Изменить размер шрифта - +
Взяв рукопись Белкина, я ушел домой. На столе осталась недопитая бутылка моих любимых «Черных глаз». Инна настаивала, чтобы я забрал эту бутылку с собой, но я отказался.

– Допьем как-нибудь после, когда найдем Белкина. Мы ведь соседи, я у Измайловского парка живу…

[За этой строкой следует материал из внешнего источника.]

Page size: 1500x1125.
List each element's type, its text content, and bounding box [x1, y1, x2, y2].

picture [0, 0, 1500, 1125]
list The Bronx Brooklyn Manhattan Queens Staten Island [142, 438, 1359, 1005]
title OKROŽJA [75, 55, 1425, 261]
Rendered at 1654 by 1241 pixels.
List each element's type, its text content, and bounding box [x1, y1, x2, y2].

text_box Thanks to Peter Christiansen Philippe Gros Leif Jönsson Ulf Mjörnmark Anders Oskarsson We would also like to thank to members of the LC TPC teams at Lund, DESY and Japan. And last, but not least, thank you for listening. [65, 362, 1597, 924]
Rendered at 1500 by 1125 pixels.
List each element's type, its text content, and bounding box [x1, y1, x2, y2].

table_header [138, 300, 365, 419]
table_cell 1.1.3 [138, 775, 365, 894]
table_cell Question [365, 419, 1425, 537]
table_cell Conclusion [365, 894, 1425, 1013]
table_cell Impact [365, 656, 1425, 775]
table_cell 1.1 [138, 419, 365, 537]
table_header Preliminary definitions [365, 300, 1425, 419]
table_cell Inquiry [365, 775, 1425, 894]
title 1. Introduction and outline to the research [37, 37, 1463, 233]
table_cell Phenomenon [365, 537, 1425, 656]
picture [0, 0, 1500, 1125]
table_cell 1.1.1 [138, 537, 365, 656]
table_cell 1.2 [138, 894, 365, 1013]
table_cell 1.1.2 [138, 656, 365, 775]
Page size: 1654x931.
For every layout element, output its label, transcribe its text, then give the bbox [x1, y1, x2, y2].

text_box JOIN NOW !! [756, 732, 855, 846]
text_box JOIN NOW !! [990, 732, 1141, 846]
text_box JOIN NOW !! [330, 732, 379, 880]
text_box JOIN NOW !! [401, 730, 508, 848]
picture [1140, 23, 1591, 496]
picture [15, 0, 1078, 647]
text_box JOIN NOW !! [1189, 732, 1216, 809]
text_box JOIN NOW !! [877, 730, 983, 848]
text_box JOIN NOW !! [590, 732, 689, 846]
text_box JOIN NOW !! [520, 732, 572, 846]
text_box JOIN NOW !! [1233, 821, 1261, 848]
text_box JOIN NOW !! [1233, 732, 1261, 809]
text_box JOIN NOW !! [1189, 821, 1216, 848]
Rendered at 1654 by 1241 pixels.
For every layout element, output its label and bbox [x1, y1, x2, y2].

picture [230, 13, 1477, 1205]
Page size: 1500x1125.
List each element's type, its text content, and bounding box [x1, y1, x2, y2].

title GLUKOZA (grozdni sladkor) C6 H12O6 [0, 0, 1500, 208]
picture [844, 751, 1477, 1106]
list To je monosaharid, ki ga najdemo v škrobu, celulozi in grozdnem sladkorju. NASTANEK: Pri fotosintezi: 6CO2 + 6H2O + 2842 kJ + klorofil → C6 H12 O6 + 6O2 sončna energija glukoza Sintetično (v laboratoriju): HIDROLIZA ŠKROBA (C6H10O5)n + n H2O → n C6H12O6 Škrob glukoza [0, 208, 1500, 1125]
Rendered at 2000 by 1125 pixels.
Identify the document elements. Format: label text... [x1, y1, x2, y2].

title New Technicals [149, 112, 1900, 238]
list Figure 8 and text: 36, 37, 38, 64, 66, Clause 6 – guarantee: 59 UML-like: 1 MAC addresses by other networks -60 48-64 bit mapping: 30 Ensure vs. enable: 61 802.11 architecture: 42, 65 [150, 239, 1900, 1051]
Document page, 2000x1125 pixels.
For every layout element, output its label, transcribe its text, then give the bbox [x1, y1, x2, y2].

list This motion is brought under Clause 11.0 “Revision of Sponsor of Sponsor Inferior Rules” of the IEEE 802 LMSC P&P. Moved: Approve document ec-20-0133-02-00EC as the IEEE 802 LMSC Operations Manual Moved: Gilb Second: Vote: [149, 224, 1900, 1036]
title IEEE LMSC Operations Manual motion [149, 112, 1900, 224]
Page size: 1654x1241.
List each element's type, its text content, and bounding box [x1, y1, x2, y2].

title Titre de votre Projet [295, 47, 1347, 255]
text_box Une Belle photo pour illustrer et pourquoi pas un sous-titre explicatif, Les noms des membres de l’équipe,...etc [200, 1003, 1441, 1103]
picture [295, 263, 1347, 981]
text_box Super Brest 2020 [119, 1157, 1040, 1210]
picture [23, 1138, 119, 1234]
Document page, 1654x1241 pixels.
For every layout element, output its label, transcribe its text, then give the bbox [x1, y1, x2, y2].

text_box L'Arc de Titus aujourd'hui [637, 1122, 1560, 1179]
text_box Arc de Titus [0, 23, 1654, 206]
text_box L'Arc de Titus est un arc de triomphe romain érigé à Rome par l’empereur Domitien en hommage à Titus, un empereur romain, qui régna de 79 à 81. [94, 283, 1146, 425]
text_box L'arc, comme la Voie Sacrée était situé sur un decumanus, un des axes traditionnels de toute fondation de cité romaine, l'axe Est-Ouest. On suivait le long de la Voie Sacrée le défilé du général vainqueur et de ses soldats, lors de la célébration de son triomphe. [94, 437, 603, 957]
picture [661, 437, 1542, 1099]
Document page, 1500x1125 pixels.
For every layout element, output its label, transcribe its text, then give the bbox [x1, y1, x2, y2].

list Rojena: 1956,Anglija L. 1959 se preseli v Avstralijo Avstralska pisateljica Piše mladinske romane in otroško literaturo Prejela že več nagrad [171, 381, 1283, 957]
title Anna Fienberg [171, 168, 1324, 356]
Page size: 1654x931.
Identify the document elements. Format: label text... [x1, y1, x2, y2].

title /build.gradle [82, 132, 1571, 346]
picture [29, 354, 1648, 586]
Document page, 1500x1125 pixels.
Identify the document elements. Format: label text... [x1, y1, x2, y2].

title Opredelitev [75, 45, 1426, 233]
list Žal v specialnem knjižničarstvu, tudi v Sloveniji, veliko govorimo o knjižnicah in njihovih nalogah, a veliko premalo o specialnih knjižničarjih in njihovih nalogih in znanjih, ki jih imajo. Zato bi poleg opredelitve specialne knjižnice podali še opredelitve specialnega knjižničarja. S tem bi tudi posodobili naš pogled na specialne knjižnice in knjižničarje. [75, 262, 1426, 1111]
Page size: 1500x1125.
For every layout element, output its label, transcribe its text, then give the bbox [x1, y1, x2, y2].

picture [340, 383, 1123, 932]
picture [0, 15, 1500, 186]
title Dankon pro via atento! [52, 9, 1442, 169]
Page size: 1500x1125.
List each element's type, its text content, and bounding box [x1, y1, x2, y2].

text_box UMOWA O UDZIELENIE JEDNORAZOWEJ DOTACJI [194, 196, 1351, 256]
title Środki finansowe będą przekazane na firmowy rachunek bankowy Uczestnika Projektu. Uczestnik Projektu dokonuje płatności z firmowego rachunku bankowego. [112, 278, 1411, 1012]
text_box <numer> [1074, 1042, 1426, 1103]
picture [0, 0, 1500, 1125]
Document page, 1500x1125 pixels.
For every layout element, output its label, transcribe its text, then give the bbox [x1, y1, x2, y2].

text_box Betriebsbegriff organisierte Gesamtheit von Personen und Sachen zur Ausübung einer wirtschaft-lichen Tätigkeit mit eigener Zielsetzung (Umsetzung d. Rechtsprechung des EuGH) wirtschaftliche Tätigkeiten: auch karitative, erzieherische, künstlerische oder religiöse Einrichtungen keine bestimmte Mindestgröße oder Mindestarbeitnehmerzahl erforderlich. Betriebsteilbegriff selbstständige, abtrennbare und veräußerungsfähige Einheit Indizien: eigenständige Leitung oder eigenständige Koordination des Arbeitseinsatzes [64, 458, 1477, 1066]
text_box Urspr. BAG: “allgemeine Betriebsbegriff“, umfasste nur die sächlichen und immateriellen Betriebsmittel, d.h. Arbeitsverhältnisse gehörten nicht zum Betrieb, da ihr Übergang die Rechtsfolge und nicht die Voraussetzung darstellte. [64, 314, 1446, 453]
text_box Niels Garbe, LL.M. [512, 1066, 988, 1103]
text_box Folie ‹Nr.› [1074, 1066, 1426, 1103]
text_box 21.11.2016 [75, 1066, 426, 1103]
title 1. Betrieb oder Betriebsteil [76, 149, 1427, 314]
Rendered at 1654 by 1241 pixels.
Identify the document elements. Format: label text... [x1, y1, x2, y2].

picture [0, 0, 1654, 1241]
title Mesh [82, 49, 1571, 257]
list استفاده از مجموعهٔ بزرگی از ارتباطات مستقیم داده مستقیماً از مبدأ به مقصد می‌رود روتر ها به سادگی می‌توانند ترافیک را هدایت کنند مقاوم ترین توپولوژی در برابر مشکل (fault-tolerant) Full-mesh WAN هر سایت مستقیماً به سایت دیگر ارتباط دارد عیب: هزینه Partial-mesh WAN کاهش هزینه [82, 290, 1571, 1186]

А потом я шел пешком от 12-й Парковой до Измайловской и думал об этой Инне больше, чем о Белкине. Первый день следствия начался с «Черных глаз» и кончился черными глазами. К добру ли это?…

 

 

Часть вторая

 

Вторник, 5 июня 1979 г., после полудня

 

В первой половине дня ничего интересного не произошло. Отправив телеграмму в рижскую милицию о срочном направлении в Москву свидетельницы Айны Силиня, я подробно проинструктировал двух улетающих в Баку «архаровцев» Светлова: а) сверить полученный в Аэрофлоте список пассажиров рейса «Ташкент–Баку» с архивом школы № 171, где учился Белкин; б) исподволь, неофициально прощупать грузчиков бакинского аэропорта и выяснить, была ли история с гробом; в) войти в контакт с бакинской шпаной и навести справки о Генерале-Гридасове. Для двоих этой работы было больше, чем достаточно, особенно если учесть, что действовать они должны были в чужом городе без помощи местной милиции. Едва за ними закрылась дверь, я занялся скучнейшей канцелярской работой, без которой не обходится ни одно расследование дела, каким бы срочным оно не было.

Бакланов опять хотел вытащить меня в пивной бар, ему явно хотелось потрепаться за кружкой пива о его новом деле, но мне было недосуг – я корпел на планом расследования уголовного дела.

Бакланов ушел обиженный, я опять застучал на машинке, и в эту минуту дверь с грохотом распахнулась, в кабинет буквально вломился Марат Светлов.

– Трижды в Бога, в душу, в холеру! – понес он с порога, потный, взъерошенный, в расхристанной штатской рубашке. – На кой сдалась эта работа?! Уже вышел на эту старуху, а она дуба дала! Офигеть можно!

Ничего не понимая, я смотрел на него, ждал, когда он выкипит. Минуты через две он поостыл, и я услышал действительно «офигительную» историю.

Сегодня ровно в десять утра Марат Светлов, отправив двух своих подчиненных в Баку, собрал остальных, чтобы дать им задания на день. В основном, его второе отделение занималось раскрытием запутанных убийств и других особо опасных преступлений, и поэтому тех «архаровцев», на ком висели «мокрые дела», Светлов не стал трогать. А остальным, свободным – было их пятеро, – Светлов роздал по пачке фотографий. Снимки были как из музея – на каждой фотограф муровского НТО запечатлел броши, шпильки, булавки, серьги и кулоны, найденные в «дипломате» Сашки Шаха-Рыбакова. Светлов приказал своим сыщикам порыскать по московским скупкам золота и драгоценностей и ювелирным магазинам и с помощью «своих людей» среди фарцы, яманщиков, темщиков и прочей шушеры «примерить» эти драгоценности – а вдруг кто-то назовет их владельцев. Каждому досталось по пять-шесть периферийных магазинов, себе Светлов взял центр.

Доехав до Сретенки и приткнув служебную «Волгу» возле «Спортивной книги», Светлов с чемоданчиком в руках прошествовал к дверям скупки золота и бриллиантов, вызвал из-за стойки заведующего и заперся с ним в клетушке-кабинете. Место было первым, поэтому завмаг как бы выполнял функции эксперта-специалиста. Увидев тончайшую ювелирную работу – все эти золотые броши, шпильки и кулоны, украшенные хризолитами, перламутром, гранатами и бриллиантами явно музейного достоинства, Гильтбург всплеснул руками:

– Марат Алексеич, где взяли? Музейные вещи… Нет, никогда не видел и в руках ничего подобного не держал. Разве что во время войны, при конфискации, но тоже не то было, не такая работа…

Короче, визит этот не продвинул Светлова к цели ни на миллиметр.